UN SIMPLE STYLO À BILLE

Rebelle et réactionnaire, James Mylne crée des images réalistes à l’aide d’un outil modeste. 

Les talents artistiques précoces de James Mylne lui ont permis d’obtenir une place au Chelsea Art College en 2002,
puis une licence au prestigieux Camberwell College of Art. À cette époque, à Londres, le mouvement des jeunes créateurs faisait fureur. Des artistes comme Emin, Hirst et Lucas faisaient la une des journaux avec leurs œuvres conceptuelles et parfois choquantes. L’art se voulait sensationnel et alimenté par le savoir-faire marketing d’un homme d’affaires, Charles Saatchi.

À l’université, les professeurs de James n’appréciaient guère qu’il dessine au stylo à bille, considéré comme un simple objet utilitaire plutôt que comme un moyen d’expression sérieux. Mais il a résisté. Refusant obstinément d’adhérer au récit de ce qui est et de ce qui n’est pas de l’art, James a maîtrisé sa propre et unique technique, en créant des images réalistes de manière médiative au Bic noir. Il a poursuivi avec sa pratique en se tournant ensuite vers le numérique et en a acquis une parfaite maîtrise, à l’époque où l’Internet et la technologie en étaient encore à leurs balbutiements.

Mais pour James, un stylet numérique ne pouvait remplacer les marques faites sur le papier ; il a alors développé son œuvre en subvertissant et en réimaginant des célébrités iconiques de manière provocante, voire fétichiste.

Parmi ses travaux, il y a les portraits de Audrey Hepburn avec un bâillon boule dans la bouche ou levant son majeur en jurant, et ceux de Steve McQueen posant avec une arme de poing ou portant sa veste de course, les pouces et les doigts levés autour des yeux pour créer un angle de vue cinématographique.

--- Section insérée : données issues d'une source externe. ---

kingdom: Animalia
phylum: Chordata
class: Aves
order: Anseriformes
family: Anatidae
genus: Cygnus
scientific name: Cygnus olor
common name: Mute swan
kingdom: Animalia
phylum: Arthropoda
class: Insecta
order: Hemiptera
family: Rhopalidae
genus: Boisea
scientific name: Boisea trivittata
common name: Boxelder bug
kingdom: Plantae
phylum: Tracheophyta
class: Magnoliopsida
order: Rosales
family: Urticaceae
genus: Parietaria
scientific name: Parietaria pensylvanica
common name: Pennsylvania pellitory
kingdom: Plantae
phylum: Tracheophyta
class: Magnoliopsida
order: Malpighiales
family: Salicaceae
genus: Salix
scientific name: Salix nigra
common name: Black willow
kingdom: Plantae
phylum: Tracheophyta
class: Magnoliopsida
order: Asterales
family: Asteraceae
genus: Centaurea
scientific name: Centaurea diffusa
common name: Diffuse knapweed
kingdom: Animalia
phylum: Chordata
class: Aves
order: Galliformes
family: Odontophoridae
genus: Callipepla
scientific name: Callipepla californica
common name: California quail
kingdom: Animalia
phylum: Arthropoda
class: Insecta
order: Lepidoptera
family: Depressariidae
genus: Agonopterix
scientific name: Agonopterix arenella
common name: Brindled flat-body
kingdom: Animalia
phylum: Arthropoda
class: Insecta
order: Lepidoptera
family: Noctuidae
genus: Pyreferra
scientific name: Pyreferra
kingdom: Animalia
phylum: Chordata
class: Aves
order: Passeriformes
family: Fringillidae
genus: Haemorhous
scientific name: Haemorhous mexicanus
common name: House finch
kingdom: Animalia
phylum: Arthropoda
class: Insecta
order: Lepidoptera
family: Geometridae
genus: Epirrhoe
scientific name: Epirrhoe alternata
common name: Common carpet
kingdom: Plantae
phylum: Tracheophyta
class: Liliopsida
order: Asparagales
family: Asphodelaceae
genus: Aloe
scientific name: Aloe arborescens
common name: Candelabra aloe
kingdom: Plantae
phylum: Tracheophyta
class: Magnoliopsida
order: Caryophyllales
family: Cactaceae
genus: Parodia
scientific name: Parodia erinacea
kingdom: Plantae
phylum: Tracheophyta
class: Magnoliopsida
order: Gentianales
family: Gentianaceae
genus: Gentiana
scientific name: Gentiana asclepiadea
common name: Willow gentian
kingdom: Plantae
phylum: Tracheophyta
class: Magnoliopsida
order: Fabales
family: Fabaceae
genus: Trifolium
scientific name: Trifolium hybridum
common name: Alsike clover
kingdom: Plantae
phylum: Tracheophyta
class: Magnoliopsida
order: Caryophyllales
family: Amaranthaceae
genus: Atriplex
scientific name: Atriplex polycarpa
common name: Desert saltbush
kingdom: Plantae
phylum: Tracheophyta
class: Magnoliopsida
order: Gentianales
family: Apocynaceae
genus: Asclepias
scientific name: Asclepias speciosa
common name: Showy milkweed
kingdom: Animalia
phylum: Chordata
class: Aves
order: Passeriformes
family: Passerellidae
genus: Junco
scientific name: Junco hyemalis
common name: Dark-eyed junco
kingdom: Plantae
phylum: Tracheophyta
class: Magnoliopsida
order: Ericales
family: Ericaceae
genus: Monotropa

Les autres personnalités dépeintes sont souvent celles qui ont disparues prématurément : Notorious B.I.G., Jean-Michel Basquiat (avec sa couronne caractéristique) et Kurt Cobain sont tous représentés avec déférence. Ce dernier est portraituré comme un saint des temps modernes en état d’extase religieuse. Le dessin numérique d’un cadre à l’arrière-plan est chargé d’un mélange de motifs orientaux et chrétiens. En haut du cadre orné, des chérubins entourent une image de Bouddha. Le titre de l’œuvre, « Slouching Towards Nirvana », fait bien sûr référence au nom du groupe mais aussi à l’état d’extase bouddhiste, à la cessation du désir et à la fin de la souffrance, ce à quoi aspirait Cobain. Le titre fait également référence à « The Second Coming », un poème de W.B. Yeats.

Les personnalités politiques font également l’objet de l’approche anarchique de James en matière de création artistique. Sa représentation de Boris Johnson sous les traits du Joker de Batman a connu un succès immédiat et est devenue virale puisqu’elle a même été utilisée pour des affiches de protestation. Dans le cadre d’une exposition intitulée « A Decade of Shady Business » (une décennie d’affaires troubles), une image puissante d’un Bolsonaro démoniaque, dont les yeux dégagent de la fumée et du feu, alors qu’il est confronté aux micros d’une foule de journalistes est présentée. Parmi les autres cibles du créateur, figure bien entendu Donald Trump dans une œuvre intitulée « Crying Shame » (pleurant de honte), où le drapeau américain s’échappe de ses yeux.

L’art de James Mylne peut heurter la sensibilité de certains, car il s’agit pour lui de provoquer. Il fusionne l’iconographie de la culture populaire avec l’art urbain. Ses images vont du subversif et du nerveux au dévotionnel. Sa maîtrise du stylo à bille est indéniable et il a fait de cette technique minutieuse sa signature. Il n’est pas étonnant que de nombreuses célébrités aient collectionné ses œuvres et qu’il ait collaboré avec le célèbre photographe Terry O’Neill. Le magazine GQ reconnaît cette nature discordante en déclarant que « les images photoréalistes de James Mylne déconcertent et déroutent le public et l’establishment artistique », car il produit des œuvres d’art au stylo
à bille à la fois audacieuses et osées.